A woman and her two little girls were going through the self-checkout. While mom was busy, I talked to the girls. How old were they…? Were they doing fun things on their vacation…?
“Your shoelaces are untied,” I said to the younger one. “I’ll tie them for you if it’s okay with your mom.”
She didn’t look up from her groceries as she said, “That would be fine. Would you like him to tie your shoes for you?”
I got down on my knees and carefully tied them.
“Is that okay?” I asked. “They’re not too tight, are they?”
It was okay.
I noticed the slightly older sister had come closer and that her shoes were now also untied.
“Do I need to tie your shoes, too?” I asked.
She nodded shyly. And so I did, asking the same questions to make sure I got it right.

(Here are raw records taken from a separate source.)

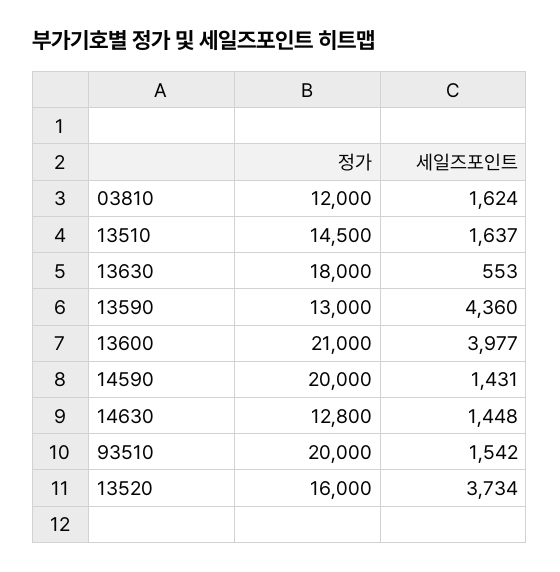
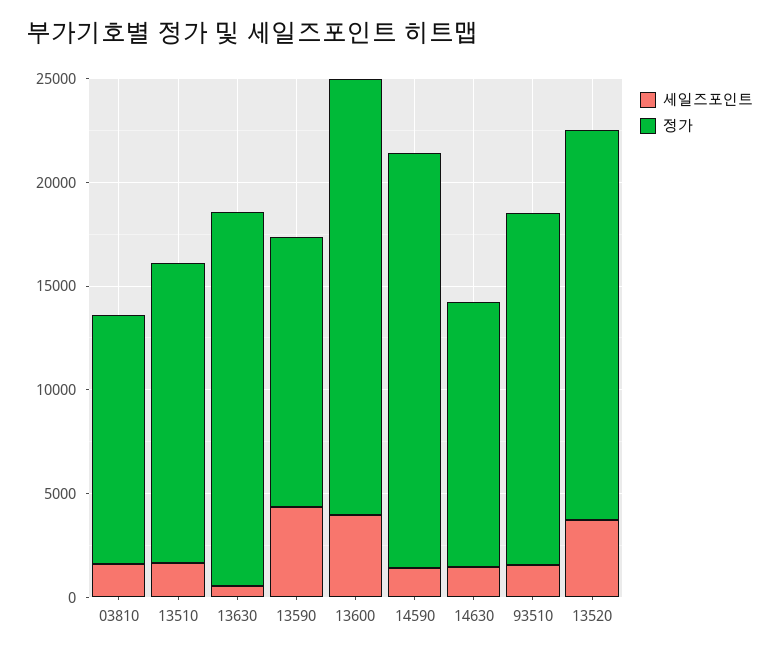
정가, 93510: 20000 -> 17000
정가, 13520: 16000 -> 19000

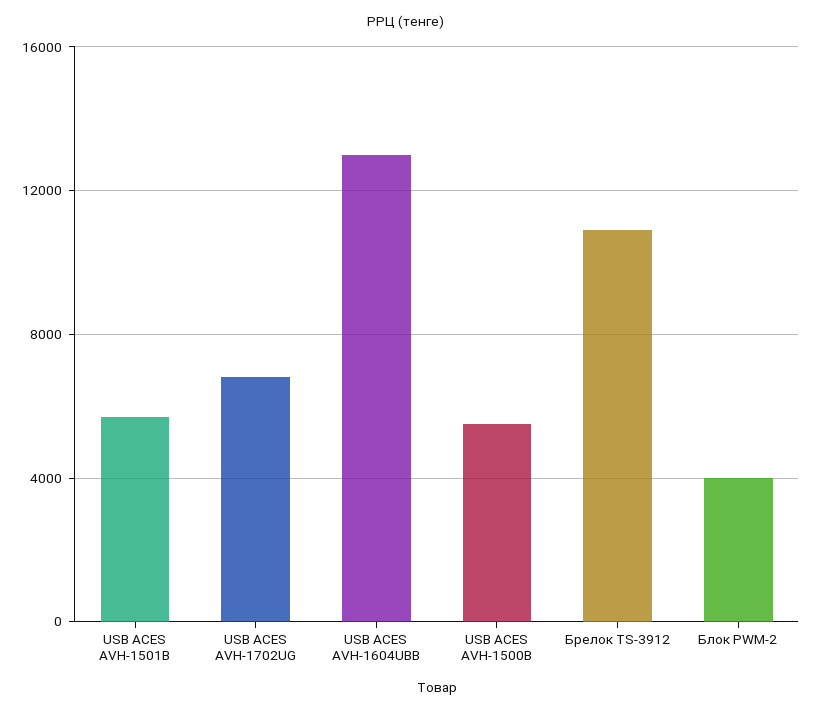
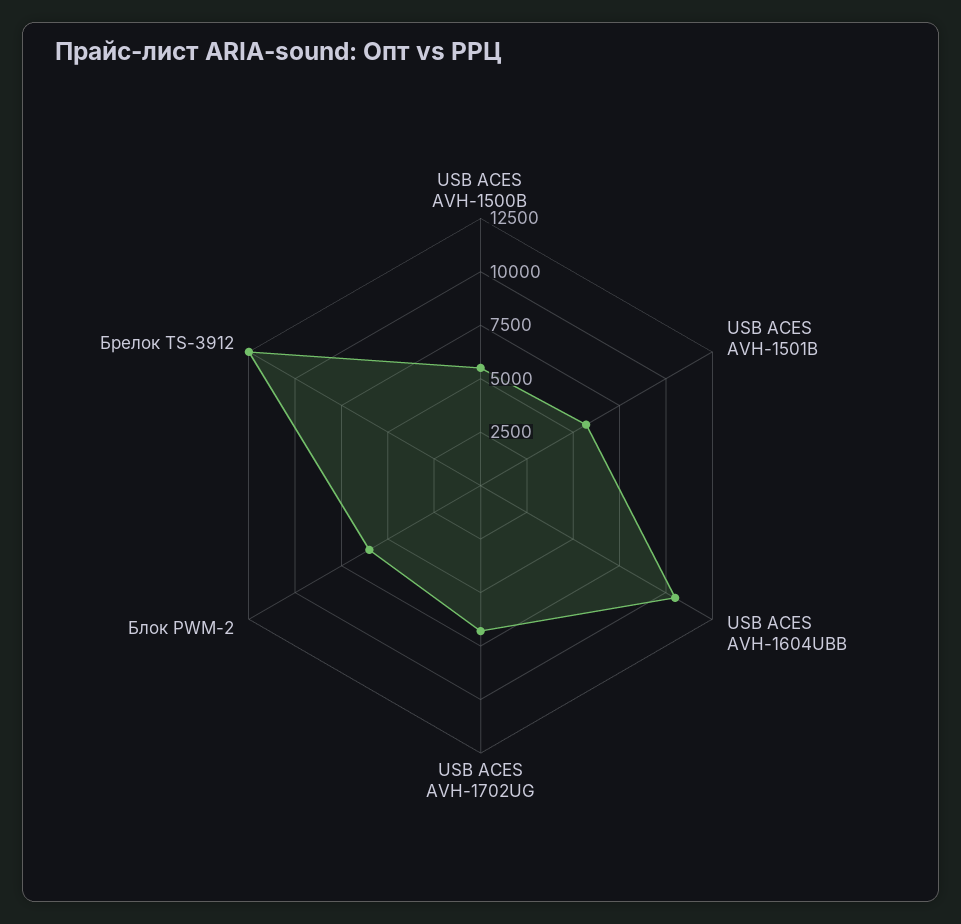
USB ACES AVH-1604UBB: 13000 -> 10500
Брелок TS-3912: 11000 -> 12500
Блок PWM-2: 4000 -> 6000

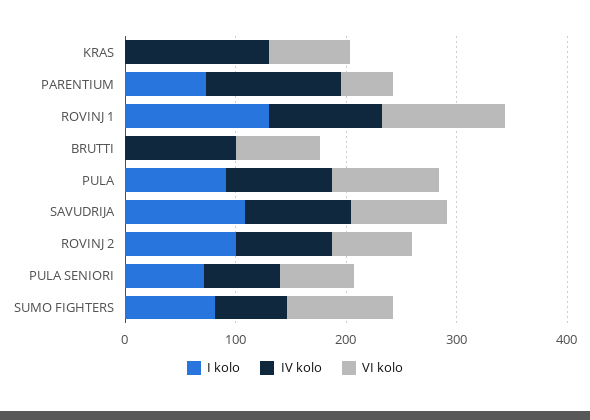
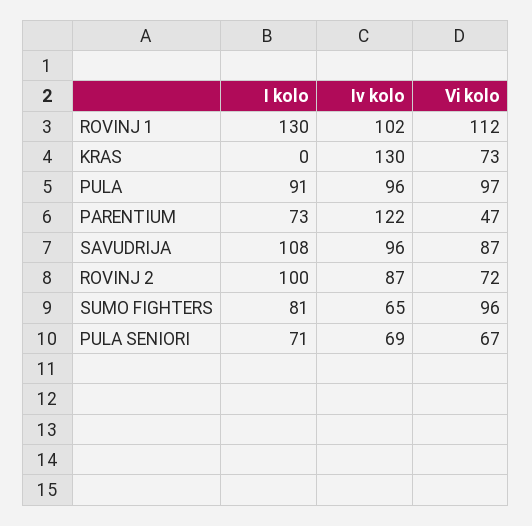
I kolo, BRUTTI: 0 -> none
IV kolo, BRUTTI: 100 -> none
VI kolo, BRUTTI: 80 -> none

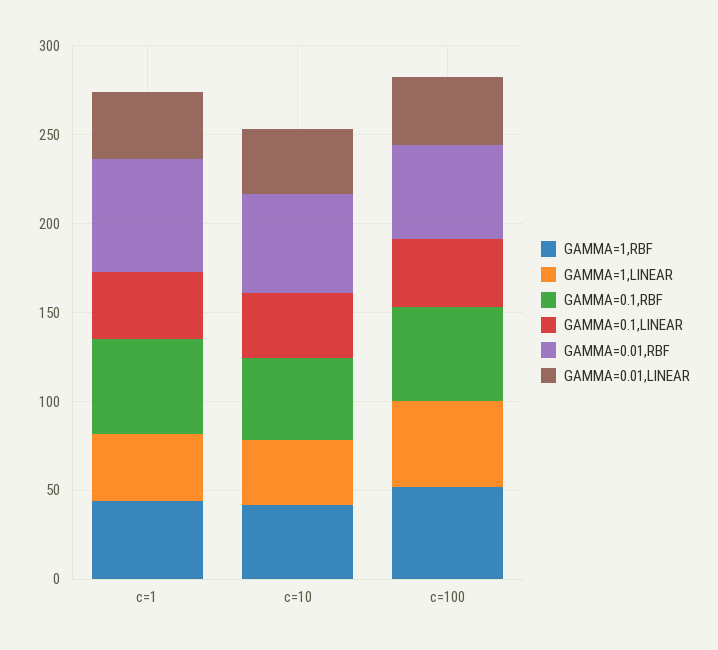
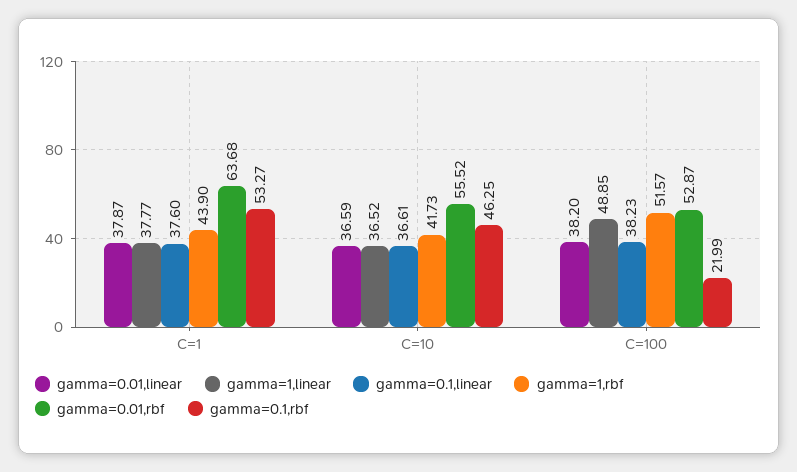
GAMMA=0.1,RBF, c=100: 50 -> 21.99

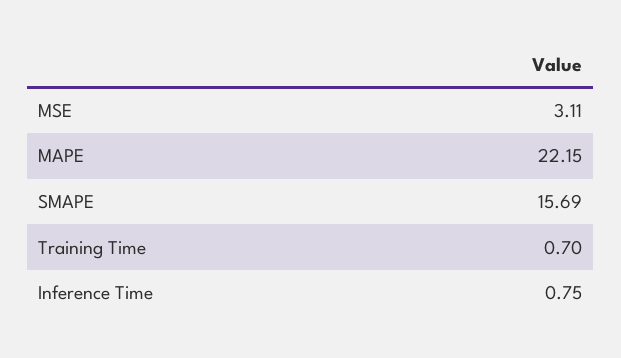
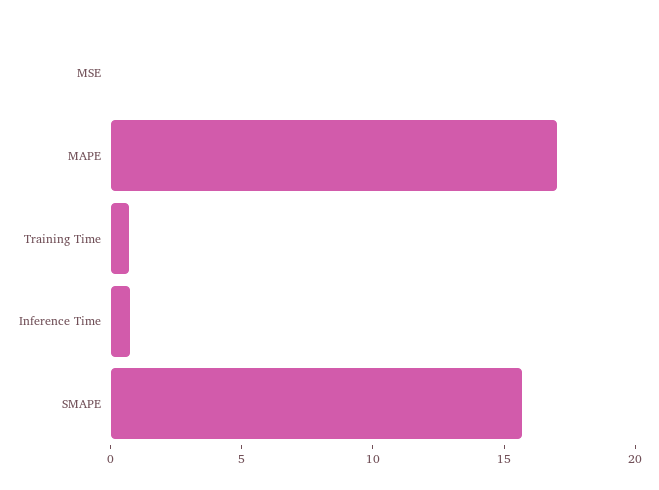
MSE: 3.11 -> 0
MAPE: 22.15 -> 17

We were all pleased with this moment. They liked that an old guy was taking care of a task they were still trying to learn. I figured the mom was happy to let someone help out–I’m sure she had done this task often enough to where the entertainment value had faded. But I hadn’t tied a little kid’s shoes in a long time, and I enjoyed doing it.
If you think about it, we adults kneel in front of our kids a lot: when we tell them something important, or they need to tell us something important, or when they’ve hurt themselves, or when we play with them, or tuck them in at night.

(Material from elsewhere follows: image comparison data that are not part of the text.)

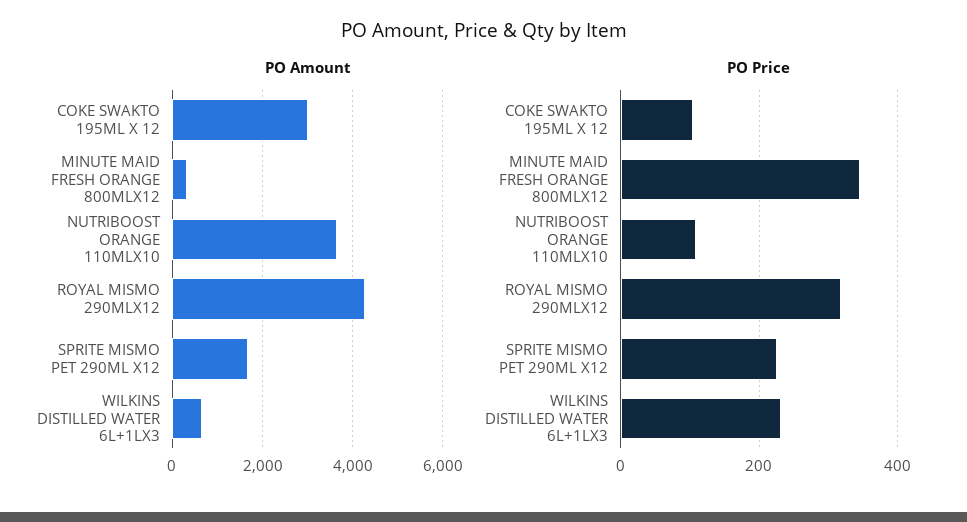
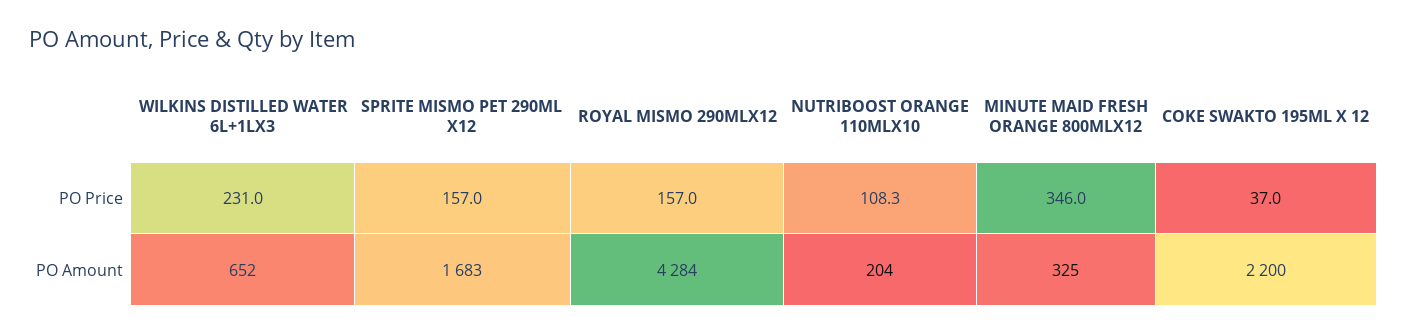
PO Amount, COKE SWAKTO 195ML X 12: 3000 -> 2200
PO Amount, NUTRIBOOST ORANGE 110MLX10: 3600 -> 204
PO Price, COKE SWAKTO 195ML X 12: 100 -> 37
PO Price, ROYAL MISMO 290MLX12: 320 -> 157
PO Price, SPRITE MISMO PET 290ML X12: 220 -> 157

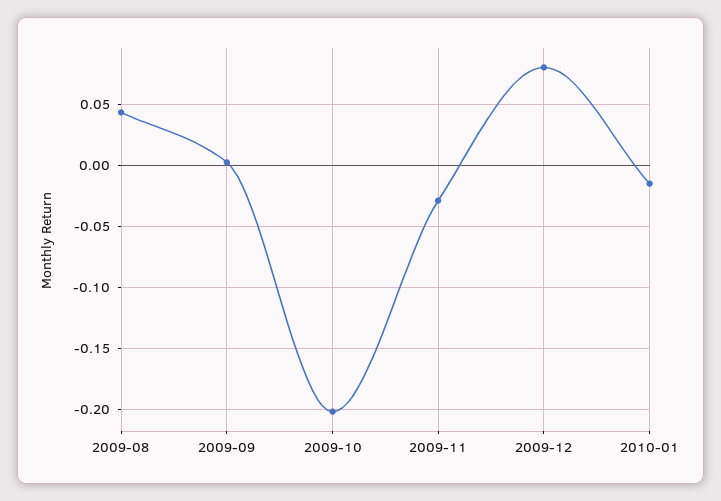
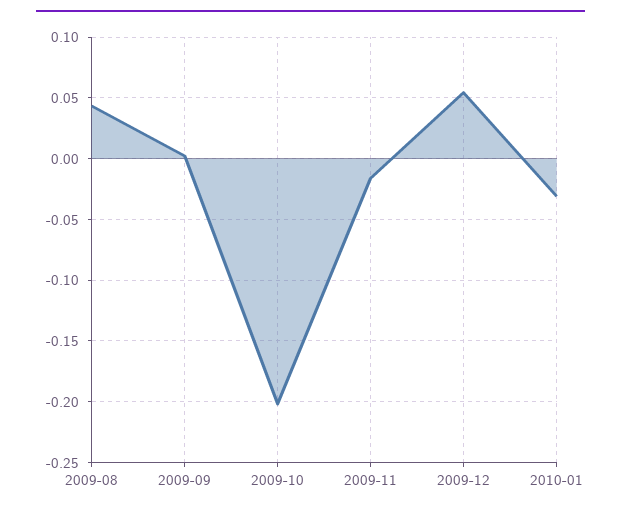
2009-11: -0.03 -> -0.015
2009-12: 0.08 -> 0.055
2010-01: -0.015 -> -0.03

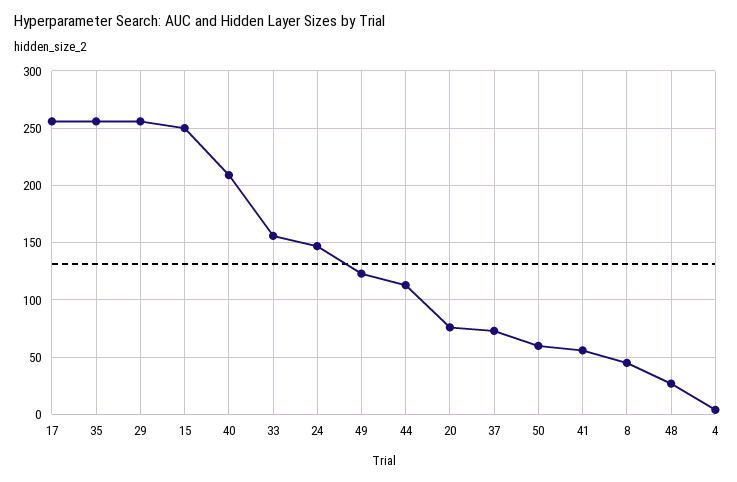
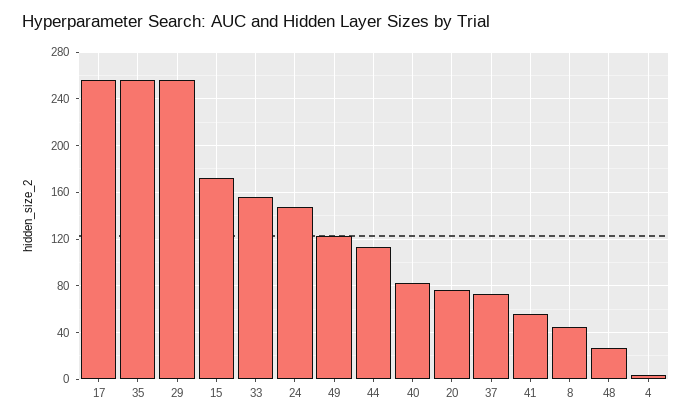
15: 250 -> 170
40: 210 -> 80
50: 60 -> none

Kneeling before the children reminded me of the words, “Of such are made the kingdom of heaven.” And “…their angels to behold the face of God.” Sweet phrases that attempt to describe the value of children, as if they are the true royalty of our culture.
If we kneel to honor kings and queens, surely it is also appropriate to kneel before children as we attend to their needs.
“Say thank you to the nice man,” their mother said as they left.
They did. And I thanked them as well.